In retrospect, if, after the 1998 Russian crisis, Moscow had not swerved to its old habits but insisted on its market-oriented road, it would not be here. It would be somewhere else.
History is no video game where one can start over, and there are set development patterns. Ifs and buts do not make history, as Croce put it. Still, after a ruinous quarter of a century, one can’t help but think that many things went wrong not with Gorbachev and Yeltsin but with Putin. Although, in all fairness, it is understandable that after the 1998 crisis, Russian elites fancied the proven czarist model rather than the new, untested Western one.
Here are two different lessons. For Russia, it’s perhaps time to check the losses. The longer the war, the more Putin’s Russia will be gone.
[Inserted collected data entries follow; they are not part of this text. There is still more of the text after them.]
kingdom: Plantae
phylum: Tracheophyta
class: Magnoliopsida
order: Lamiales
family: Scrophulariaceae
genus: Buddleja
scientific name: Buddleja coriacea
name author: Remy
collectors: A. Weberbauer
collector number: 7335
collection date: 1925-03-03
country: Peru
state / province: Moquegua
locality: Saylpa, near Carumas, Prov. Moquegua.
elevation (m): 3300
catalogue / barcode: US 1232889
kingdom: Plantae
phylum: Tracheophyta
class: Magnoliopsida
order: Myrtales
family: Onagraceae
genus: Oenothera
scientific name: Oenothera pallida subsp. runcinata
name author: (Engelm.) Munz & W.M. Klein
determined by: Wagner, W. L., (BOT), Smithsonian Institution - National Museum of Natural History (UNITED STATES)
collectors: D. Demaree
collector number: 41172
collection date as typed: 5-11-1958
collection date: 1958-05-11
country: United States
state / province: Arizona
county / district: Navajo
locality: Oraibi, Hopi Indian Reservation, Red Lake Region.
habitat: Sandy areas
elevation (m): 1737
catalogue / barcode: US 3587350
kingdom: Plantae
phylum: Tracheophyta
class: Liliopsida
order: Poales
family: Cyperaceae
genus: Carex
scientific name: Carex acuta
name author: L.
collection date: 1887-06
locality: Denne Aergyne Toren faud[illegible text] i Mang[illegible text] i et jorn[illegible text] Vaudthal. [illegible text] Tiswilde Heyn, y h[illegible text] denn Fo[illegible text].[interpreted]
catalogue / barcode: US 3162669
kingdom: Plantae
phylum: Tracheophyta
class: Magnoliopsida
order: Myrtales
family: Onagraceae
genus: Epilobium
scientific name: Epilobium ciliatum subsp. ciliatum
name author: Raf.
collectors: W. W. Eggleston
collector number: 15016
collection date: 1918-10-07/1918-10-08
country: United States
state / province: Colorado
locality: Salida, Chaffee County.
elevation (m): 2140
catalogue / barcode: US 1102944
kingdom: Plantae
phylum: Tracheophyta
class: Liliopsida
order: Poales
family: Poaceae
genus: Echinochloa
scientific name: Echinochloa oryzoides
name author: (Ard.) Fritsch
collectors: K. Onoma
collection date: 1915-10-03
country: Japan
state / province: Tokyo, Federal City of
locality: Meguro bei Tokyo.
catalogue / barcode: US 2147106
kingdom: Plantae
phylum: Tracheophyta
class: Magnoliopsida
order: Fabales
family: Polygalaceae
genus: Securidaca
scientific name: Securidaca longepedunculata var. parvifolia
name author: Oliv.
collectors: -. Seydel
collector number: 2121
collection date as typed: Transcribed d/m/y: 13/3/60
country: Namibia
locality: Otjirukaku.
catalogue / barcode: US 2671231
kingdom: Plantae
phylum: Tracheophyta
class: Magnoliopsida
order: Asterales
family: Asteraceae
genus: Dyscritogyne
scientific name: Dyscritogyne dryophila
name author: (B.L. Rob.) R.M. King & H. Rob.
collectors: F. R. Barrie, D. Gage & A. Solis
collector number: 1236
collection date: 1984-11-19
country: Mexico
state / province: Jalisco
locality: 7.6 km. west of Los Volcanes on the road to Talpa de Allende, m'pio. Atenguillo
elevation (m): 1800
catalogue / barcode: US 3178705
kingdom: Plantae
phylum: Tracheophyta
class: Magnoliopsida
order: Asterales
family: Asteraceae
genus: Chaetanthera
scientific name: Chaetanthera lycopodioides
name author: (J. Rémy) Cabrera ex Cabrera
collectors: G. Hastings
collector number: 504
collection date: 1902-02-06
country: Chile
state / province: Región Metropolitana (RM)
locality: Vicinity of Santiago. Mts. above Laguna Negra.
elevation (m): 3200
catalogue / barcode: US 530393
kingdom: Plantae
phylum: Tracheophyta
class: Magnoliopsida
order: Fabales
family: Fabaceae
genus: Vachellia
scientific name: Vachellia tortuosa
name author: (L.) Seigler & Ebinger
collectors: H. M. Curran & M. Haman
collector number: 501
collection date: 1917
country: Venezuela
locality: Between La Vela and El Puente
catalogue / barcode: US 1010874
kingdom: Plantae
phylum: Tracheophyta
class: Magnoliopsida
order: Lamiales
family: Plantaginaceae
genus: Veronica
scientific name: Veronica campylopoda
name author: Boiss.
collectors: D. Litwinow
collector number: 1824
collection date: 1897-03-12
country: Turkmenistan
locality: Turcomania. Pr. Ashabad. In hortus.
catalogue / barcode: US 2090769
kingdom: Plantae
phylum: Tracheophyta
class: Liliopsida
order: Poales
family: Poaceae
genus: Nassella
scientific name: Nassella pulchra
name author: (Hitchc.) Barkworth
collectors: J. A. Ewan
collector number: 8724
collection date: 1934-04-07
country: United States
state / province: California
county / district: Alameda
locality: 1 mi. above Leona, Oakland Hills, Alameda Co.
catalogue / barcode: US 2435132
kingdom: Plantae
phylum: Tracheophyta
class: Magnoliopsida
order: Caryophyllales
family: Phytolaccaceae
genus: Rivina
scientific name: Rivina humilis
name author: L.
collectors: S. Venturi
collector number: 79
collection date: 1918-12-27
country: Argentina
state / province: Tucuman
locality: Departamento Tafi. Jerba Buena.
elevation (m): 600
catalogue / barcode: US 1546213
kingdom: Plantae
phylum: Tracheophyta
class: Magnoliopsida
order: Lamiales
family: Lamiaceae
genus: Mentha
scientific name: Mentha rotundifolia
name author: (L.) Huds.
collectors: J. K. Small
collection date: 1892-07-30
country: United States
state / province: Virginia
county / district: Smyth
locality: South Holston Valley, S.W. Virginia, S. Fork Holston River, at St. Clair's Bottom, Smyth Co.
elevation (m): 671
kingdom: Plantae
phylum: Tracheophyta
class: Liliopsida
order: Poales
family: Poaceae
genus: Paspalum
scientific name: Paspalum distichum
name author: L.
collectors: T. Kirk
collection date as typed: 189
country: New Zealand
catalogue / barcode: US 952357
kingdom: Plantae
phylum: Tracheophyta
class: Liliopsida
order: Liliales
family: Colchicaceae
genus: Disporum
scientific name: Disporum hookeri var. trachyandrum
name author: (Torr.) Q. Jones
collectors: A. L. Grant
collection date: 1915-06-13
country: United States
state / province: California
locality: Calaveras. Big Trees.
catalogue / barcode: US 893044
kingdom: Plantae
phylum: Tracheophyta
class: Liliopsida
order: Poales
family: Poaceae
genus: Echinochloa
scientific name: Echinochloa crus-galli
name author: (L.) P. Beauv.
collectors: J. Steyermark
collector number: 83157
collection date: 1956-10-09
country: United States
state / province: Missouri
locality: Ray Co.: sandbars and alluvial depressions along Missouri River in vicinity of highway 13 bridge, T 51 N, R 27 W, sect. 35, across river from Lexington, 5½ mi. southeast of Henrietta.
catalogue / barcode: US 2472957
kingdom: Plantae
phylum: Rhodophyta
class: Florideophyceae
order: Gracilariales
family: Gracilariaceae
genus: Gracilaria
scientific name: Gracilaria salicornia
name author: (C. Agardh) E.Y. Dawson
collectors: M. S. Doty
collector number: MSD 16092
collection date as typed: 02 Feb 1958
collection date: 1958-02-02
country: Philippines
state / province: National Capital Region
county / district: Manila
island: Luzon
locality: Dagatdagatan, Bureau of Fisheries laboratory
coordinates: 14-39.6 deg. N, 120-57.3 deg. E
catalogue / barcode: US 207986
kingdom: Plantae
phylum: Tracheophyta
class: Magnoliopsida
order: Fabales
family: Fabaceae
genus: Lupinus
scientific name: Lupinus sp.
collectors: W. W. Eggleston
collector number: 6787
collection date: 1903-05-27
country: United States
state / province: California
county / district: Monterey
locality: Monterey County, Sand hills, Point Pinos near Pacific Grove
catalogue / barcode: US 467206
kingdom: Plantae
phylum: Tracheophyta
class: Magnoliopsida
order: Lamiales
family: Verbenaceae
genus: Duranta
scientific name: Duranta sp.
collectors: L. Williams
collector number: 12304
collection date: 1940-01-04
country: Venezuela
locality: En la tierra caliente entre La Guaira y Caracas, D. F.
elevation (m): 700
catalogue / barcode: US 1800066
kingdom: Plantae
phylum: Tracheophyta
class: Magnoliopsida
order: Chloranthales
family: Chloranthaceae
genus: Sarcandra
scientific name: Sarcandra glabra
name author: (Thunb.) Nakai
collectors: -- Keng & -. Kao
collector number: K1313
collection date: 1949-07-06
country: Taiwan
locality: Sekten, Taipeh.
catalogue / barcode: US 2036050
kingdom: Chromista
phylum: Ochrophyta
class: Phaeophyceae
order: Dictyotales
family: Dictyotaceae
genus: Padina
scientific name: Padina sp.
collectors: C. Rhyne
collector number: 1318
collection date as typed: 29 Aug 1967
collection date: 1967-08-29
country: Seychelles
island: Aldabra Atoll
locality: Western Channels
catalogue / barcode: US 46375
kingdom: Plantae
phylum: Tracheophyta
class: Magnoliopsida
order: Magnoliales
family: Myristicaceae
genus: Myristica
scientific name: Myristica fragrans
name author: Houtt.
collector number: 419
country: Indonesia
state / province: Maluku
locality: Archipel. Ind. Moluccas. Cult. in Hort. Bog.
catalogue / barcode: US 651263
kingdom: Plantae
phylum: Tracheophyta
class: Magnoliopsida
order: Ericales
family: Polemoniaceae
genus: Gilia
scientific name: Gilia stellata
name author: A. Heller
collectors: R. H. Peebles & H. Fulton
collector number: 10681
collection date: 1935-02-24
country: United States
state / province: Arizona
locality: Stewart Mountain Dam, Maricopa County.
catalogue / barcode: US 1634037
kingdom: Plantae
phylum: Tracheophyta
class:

For Beijing, it is different. It may all come down to China’s luck, the country’s polar star in the past half a century. Thanks to the Russian crisis, not only can Beijing inch into Central Asia and envelop Vladivostok and eastern Siberia, but, most importantly, at a crucial junction of its history, it could avoid falling into what is clearly Putin’s trap.
Is it time for China to hark back to imperial structures or double down on opening up? The answer may not be the most pleasant and comfortable, but it must be the truest.